La “cultura de la cancelación” es un fenómeno reciente que se refiere al boicot colectivo hacia personas con posturas consideradas inadmisibles. Aunque se comenzó a asociar con la izquierda política, también se ha manifestado desde la derecha. Este miércoles en Colombia, la derecha hizo un llamado a los empresarios para que eviten el diálogo con el senador Iván Cepeda, candidato presidencial por la izquierda y líder en las encuestas. Este llamamiento surgió tras una reunión entre Cepeda y empresarios de la Cámara de Comercio Colombo Americana en el marco de un “gran diálogo nacional”. “Me agrada que haya generado tanta polémica la reunión”, comentó Cepeda, quien anticipa más encuentros similares en el futuro, con publicidad acordada con los participantes.

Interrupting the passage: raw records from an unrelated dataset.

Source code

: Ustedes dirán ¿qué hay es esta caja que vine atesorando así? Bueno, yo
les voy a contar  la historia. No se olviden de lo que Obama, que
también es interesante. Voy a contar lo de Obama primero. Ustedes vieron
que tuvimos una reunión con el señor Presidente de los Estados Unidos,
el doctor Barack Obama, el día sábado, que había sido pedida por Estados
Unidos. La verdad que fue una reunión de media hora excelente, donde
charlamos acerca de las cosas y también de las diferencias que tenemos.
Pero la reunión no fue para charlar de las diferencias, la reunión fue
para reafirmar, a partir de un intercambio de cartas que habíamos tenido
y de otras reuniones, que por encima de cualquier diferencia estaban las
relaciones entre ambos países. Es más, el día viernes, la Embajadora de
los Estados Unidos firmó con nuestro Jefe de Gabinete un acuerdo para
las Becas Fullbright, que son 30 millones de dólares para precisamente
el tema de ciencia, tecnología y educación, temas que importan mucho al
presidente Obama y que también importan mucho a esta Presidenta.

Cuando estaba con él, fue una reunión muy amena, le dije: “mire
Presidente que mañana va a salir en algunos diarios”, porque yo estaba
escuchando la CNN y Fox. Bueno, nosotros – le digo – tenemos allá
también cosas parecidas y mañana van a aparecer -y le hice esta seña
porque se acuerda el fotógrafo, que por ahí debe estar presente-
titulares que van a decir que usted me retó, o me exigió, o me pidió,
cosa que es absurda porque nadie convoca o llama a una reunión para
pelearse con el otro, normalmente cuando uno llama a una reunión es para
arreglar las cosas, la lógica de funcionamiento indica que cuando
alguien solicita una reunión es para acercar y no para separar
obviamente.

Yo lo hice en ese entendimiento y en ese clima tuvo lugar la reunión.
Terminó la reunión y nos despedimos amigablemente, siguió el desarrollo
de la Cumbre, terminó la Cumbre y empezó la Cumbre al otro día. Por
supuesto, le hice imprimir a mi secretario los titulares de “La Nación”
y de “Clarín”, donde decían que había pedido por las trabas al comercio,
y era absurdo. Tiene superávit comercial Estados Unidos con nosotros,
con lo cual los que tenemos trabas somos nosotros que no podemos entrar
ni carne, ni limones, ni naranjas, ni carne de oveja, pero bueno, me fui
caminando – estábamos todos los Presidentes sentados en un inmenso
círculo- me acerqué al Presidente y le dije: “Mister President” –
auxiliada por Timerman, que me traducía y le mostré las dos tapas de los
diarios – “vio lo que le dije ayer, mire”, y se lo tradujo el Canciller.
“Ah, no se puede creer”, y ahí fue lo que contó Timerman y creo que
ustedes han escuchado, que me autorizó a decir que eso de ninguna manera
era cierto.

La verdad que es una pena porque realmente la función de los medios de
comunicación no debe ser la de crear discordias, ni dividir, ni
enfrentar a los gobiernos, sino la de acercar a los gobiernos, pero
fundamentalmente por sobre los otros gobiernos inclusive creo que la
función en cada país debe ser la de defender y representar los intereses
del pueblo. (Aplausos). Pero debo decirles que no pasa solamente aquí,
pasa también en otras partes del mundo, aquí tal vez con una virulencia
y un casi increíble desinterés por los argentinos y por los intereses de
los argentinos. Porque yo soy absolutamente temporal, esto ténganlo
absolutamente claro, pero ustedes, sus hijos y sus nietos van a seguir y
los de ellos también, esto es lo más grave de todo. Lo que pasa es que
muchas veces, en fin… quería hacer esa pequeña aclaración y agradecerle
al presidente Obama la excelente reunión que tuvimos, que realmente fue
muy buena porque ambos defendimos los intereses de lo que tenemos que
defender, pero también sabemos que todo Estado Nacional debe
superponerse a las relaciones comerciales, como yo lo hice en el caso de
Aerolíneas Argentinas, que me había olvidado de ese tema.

La primera crítica a los empresarios por dialogar con Cepeda provino del expresidente Álvaro Uribe. Este político ha enmarcado la contienda por la presidencia del 2026 como una lucha contra el “narco-comunismo”. En sus redes sociales, Uribe expresó que “Colombia no necesita empresas ni gremios que apoyen a quienes desean implementar el Castro-Chavismo”. Durante una entrevista radial, ahondó en su crítica, afirmando que tales apoyos son perjudiciales para el país y vinculando a la directora de la Cámara, María Claudia Lacouture, con el “petrosantismo”.
La posición de Uribe fue respaldada por otros precandidatos presidenciales que se unieron al llamado de boicot. Vicky Dávila sugirió que “hay que aprender a decir que NO, cueste lo que cueste”, mientras que la senadora uribista María Fernanda Cabal criticó la decisión de AmCham Colombia de dar plataforma a Cepeda, alegando que su historial político fomenta el socialismo y el odio hacia el empresariado. Su copartidaria Paola Holguín advirtió que elegir a Cepeda podría perjudicar tanto a la patria como a los negocios, y Hernán Cadavid, otro representante uribista, apuntó que este diálogo abre la puerta a una versión comunista extrema, vinculada con las FARC.
La controversia entre Cepeda, el uribismo y los empresarios refleja la dinámica actual en la contienda política. Uribe asocia a Cepeda con líderes de izquierda como Lenin, Chávez y Castro, advirtiendo que las elecciones de 2026 son cruciales para la democracia en el país, y por eso es necesario adoptar una postura firme al no dialogar con el senador.
“Detrás de ese llamado a cancelar a Cepeda existe un intento de movilizar posturas”, afirma Angie González, profesora de comunicación política en la Universidad Externado. “Los empresarios, aunque cautelosos, deben estar abiertos al diálogo con Cepeda, dado que la incertidumbre electoral favorece múltiples estrategias”. González sostiene que la presión de la derecha para evitar el diálogo busca evitar un desenlace similar al de Venezuela.
Por su parte, Cepeda califica el discurso de Uribe como “ficción” y una “manipulación de la opinión pública”. Si bien ha militado en organizaciones de izquierda, asegura no identificarse con el comunismo. Defiende su enfoque de promover una “revolución ética” pacífica, que combata el clasismo, el racismo y la guerra. Se enfrenta al desafío de alterar la percepción de que el petrismo adversa al empresariado, especialmente en el contexto de las recientes tensiones entre el presidente Gustavo Petro y líderes gremiales, como Bruce MacMaster, de la Asociación Nacional de Empresarios.
Cepeda enfatiza la importancia de respetar la propiedad privada durante este gobierno, argumentando que ha permitido que numerosas empresas obtengan ganancias. Resalta un acuerdo logrado con el gremio ganadero para la compra de tierras para campesinos, lo que busca demostrar que es posible avanzar en reformas sociales sin recurrir a la violencia, promoviendo un diálogo sincero con el sector empresarial.
Como figura clave en negociaciones de paz, Cepeda ofrece a la sociedad civil un modelo de diálogo e invitación a construir acuerdos. Su propuesta de “diálogo nacional” busca incluir a diversos sectores, desde empresarios hasta líderes sociales, afirmando que hay buena disposición entre los empresarios para establecer conversaciones constructivas.
El empresariado colombiano ha mostrado diferentes posturas a lo largo del tiempo. Si bien muchos apoyaron a Álvaro Uribe durante su presidencia, otros extendieron su mano a Petro en la contienda anterior. Actualmente, mientras Uribe reaviva su conexión con el sector empresarial al caricaturizar a Cepeda como un Chávez, este último busca establecer lazos con inversionistas que evalúan su posición frente a un potencial futuro presidente.